Sep 19, 2017, 6:06 AM
News ID: 20027
Merkel's Challenger Strains to Draw Differences as Polls Sink

EghtesadOnline: Angela Merkel’s main challenger, Social Democrat Martin Schulz, sought to take a tougher line on the German auto industry and said he’d respond more forcefully to U.S. President Donald Trump as his party’s position in the polls continued to slip.

Six days before Germany’s Sept. 24 election, according to Bloomberg, Schulz escalated his rhetoric against Merkel, blaming the chancellor for slowing new rules that would make it easier to take legal action against carmakers in the diesel scandal. He also said the German leader was too timid toward leaders such as Trump, Russian President Vladimir Putin and Turkish President Recep Tayyip Erdogan.

“On this notion that there are no differences –- oh yes, there are differences, and you can vote on them on the 24th,” Schulz told a town hall meeting Monday in Luebeck, broadcast on ARD television.

As polls show the Social Democrat’s chances of seizing the Federal Chancellery from Merkel fading, Schulz has strained to counter the accusation that he hasn’t presented a sharp enough alternative to Merkel.

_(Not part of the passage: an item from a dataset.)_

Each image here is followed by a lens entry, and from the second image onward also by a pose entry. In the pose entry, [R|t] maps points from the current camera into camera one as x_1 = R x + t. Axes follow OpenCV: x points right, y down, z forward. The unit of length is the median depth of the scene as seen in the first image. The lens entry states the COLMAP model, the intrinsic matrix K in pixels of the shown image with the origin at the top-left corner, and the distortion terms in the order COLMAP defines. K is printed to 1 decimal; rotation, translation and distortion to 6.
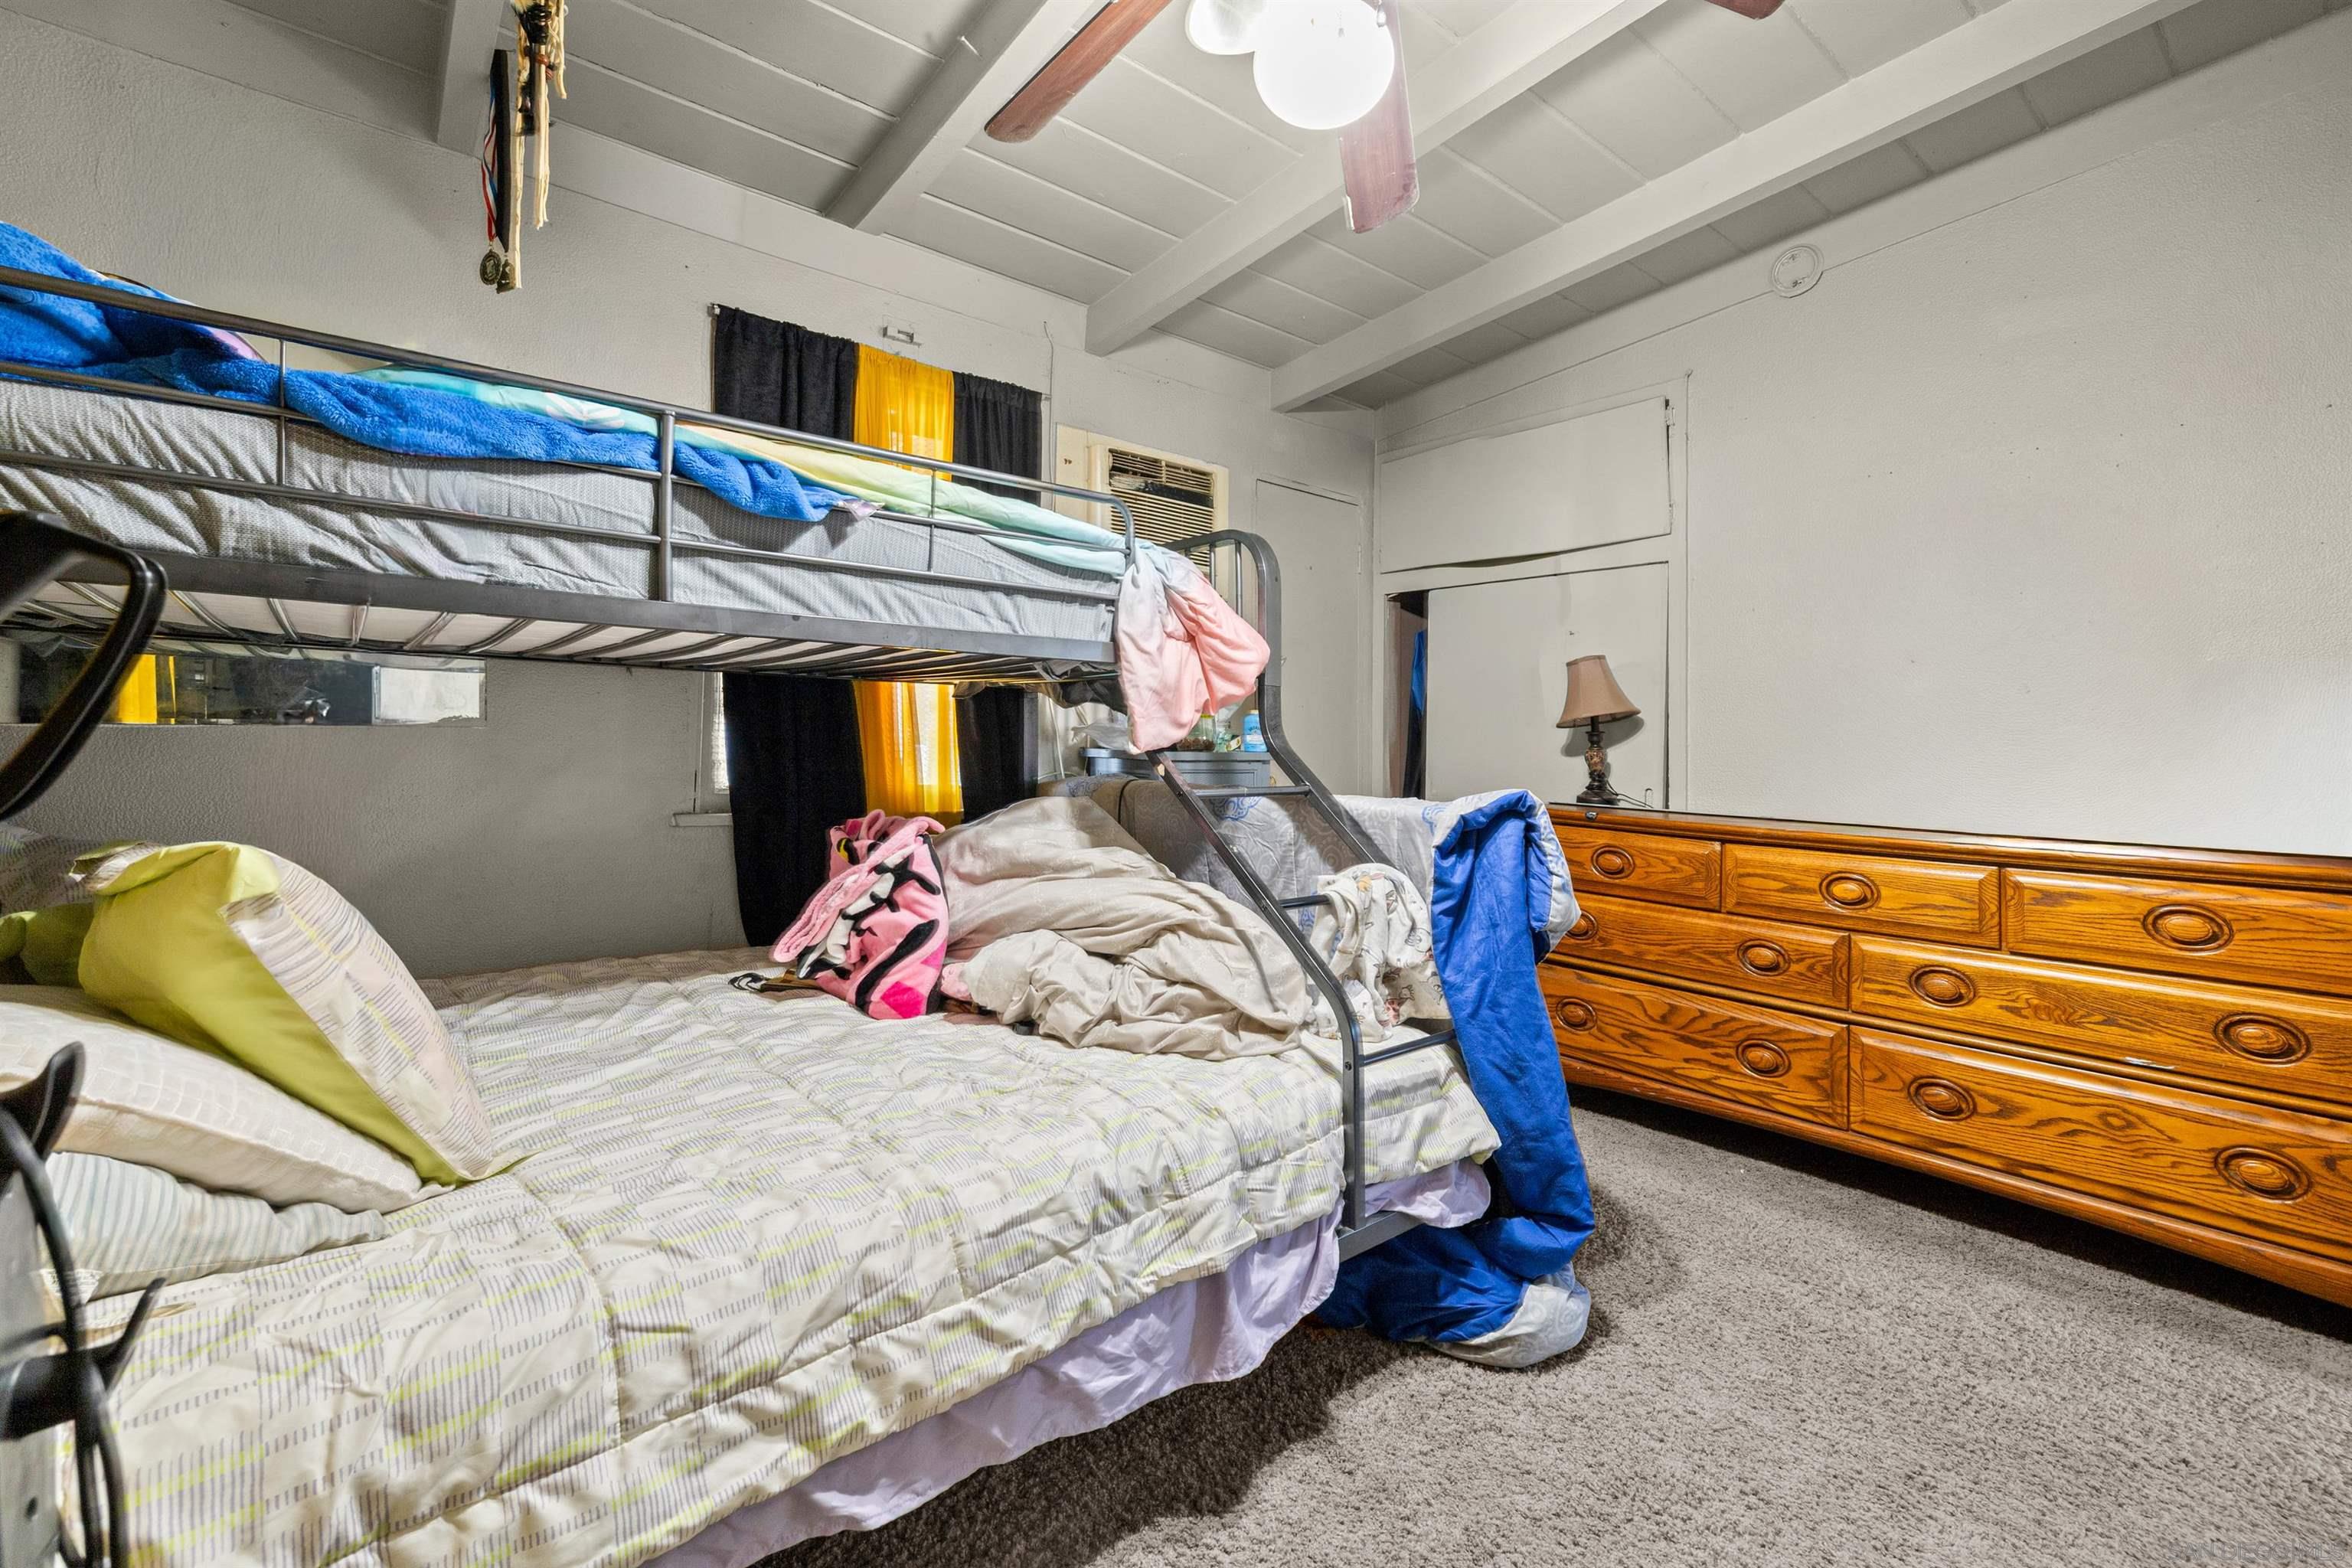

In the campaign’s sole televised debate two weeks ago, Schulz failed to make a breakthrough. Merkel has dismissed his demand to hold another one.

Merkel’s Christian Democratic-led bloc slipped a half point to 36 percent, while the Social Democrats dropped 1.5 percentage points to 22 percent, according to an INSA poll for Bild newspaper published Monday.

Insisting that he would be tougher on a German auto industry grappling with the diesel scandal, Schulz said attempts to make it possible for group legal challenges similar to U.S.-style class-action lawsuits had stopped at Merkel’s desk.

“I don’t know why,” Schulz said. “I can possibly imagine, perhaps it’s one or the other lobby association.”

The chancellor has said such class-action lawsuits aren’t compatible with German law. Should Merkel’s Christian Democratic-led bloc form a government with the business-friendly Free Democrats, “then I can guarantee that there will be absolutely nothing,” Schulz said.

In a 75-minute debate that touched on issues from taming rising rents to filling a labor shortage in nursing care to disposing of food waste, the Social Democratic leader was asked how he’d fill Merkel’s shoes as a respected world leader.

As a former president of the European Parliament, Schulz said, “most of the people Merkel sees at G-7 and G-20 meetings I know very well.”

“I have another way of working,” Schulz said. “Ms. Merkel has a very restrained attitude in a time of Erdogan, Trump and Putin. I won’t be that way.”